%%

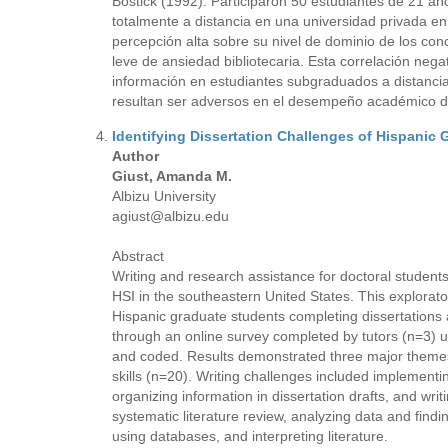
Bostick (1992). Participaron 50 estudiantes de 21 a
totalmente a distancia en una universidad privada en
percepción alta sobre su nivel de dominio de los co
leve de ansiedad bibliotecaria. Esta correlación negat
información en estudiantes subgraduados a distancia,
resultan ser adversos en el desempeño académico de
Identifying Dissertation Challenges of Hispanic
Author
Giust, Amanda M.
Albizu University
agiust@albizu.edu
Abstract
Writing and research assistance for doctoral student
HSI in the southeastern United States. This explorat
Hispanic graduate students completing dissertations a
through an online survey completed by tutors (n=3) u
and coded. Results demonstrated three major themes: 
skills (n=20). Writing challenges included implementin
organizing information in dissertation drafts, and wri
systematic literature review, analyzing data and findi
using databases, and interpreting literature.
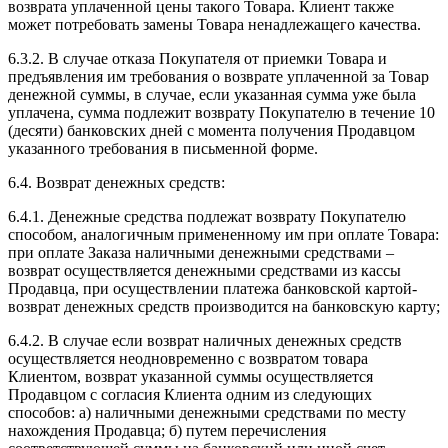
возврата уплаченной цены такого Товара. Клиент также
может потребовать замены Товара ненадлежащего качества.
6.3.2. В случае отказа Покупателя от приемки Товара и
предъявления им требования о возврате уплаченной за Товар
денежной суммы, в случае, если указанная сумма уже была
уплачена, сумма подлежит возврату Покупателю в течение 10
(десяти) банковских дней с момента получения Продавцом
указанного требования в письменной форме.
6.4. Возврат денежных средств:
6.4.1. Денежные средства подлежат возврату Покупателю
способом, аналогичным примененному им при оплате Товара:
при оплате Заказа наличными денежными средствами –
возврат осуществляется денежными средствами из кассы
Продавца, при осуществлении платежа банковской картой-
возврат денежных средств производится на банковскую карту;
6.4.2. В случае если возврат наличных денежных средств
осуществляется неодновременно с возвратом товара
Клиентом, возврат указанной суммы осуществляется
Продавцом с согласия Клиента одним из следующих
способов: а) наличными денежными средствами по месту
нахождения Продавца; б) путем перечисления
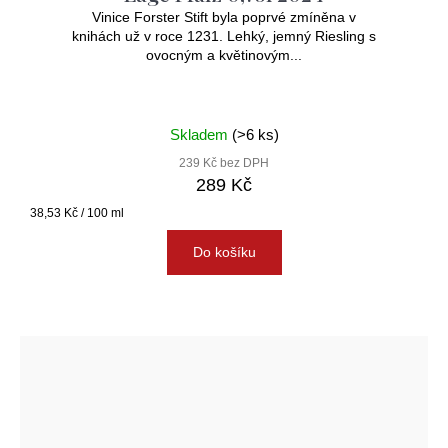
Vinice Forster Stift byla poprvé zmíněna v
knihách už v roce 1231. Lehký, jemný Riesling s
ovocným a květinovým...
Skladem
(>6 ks)
239 Kč bez DPH
289 Kč
Měrná
38,53 Kč / 100 ml
cena:
Do košíku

%%

Exercise goal: Reproduce the listing above exactly, but skip the pictures.

Solution to the exercise:
Bostick (1992). Participaron 50 estudiantes de 21 a
totalmente a distancia en una universidad privada en
percepción alta sobre su nivel de dominio de los co
leve de ansiedad bibliotecaria. Esta correlación negat
información en estudiantes subgraduados a distancia,
resultan ser adversos en el desempeño académico de
Identifying Dissertation Challenges of Hispanic
Author
Giust, Amanda M.
Albizu University
agiust@albizu.edu
Abstract
Writing and research assistance for doctoral student
HSI in the southeastern United States. This explorat
Hispanic graduate students completing dissertations a
through an online survey completed by tutors (n=3) u
and coded. Results demonstrated three major themes: 
skills (n=20). Writing challenges included implementin
organizing information in dissertation drafts, and wri
systematic literature review, analyzing data and findi
using databases, and interpreting literature.
возврата уплаченной цены такого Товара. Клиент также
может потребовать замены Товара ненадлежащего качества.
6.3.2. В случае отказа Покупателя от приемки Товара и
предъявления им требования о возврате уплаченной за Товар
денежной суммы, в случае, если указанная сумма уже была
уплачена, сумма подлежит возврату Покупателю в течение 10
(десяти) банковских дней с момента получения Продавцом
указанного требования в письменной форме.
6.4. Возврат денежных средств:
6.4.1. Денежные средства подлежат возврату Покупателю
способом, аналогичным примененному им при оплате Товара:
при оплате Заказа наличными денежными средствами –
возврат осуществляется денежными средствами из кассы
Продавца, при осуществлении платежа банковской картой-
возврат денежных средств производится на банковскую карту;
6.4.2. В случае если возврат наличных денежных средств
осуществляется неодновременно с возвратом товара
Клиентом, возврат указанной суммы осуществляется
Продавцом с согласия Клиента одним из следующих
способов: а) наличными денежными средствами по месту
нахождения Продавца; б) путем перечисления
Vinice Forster Stift byla poprvé zmíněna v
knihách už v roce 1231. Lehký, jemný Riesling s
ovocným a květinovým...
Skladem
(>6 ks)
239 Kč bez DPH
289 Kč
Měrná
38,53 Kč / 100 ml
cena:
Do košíku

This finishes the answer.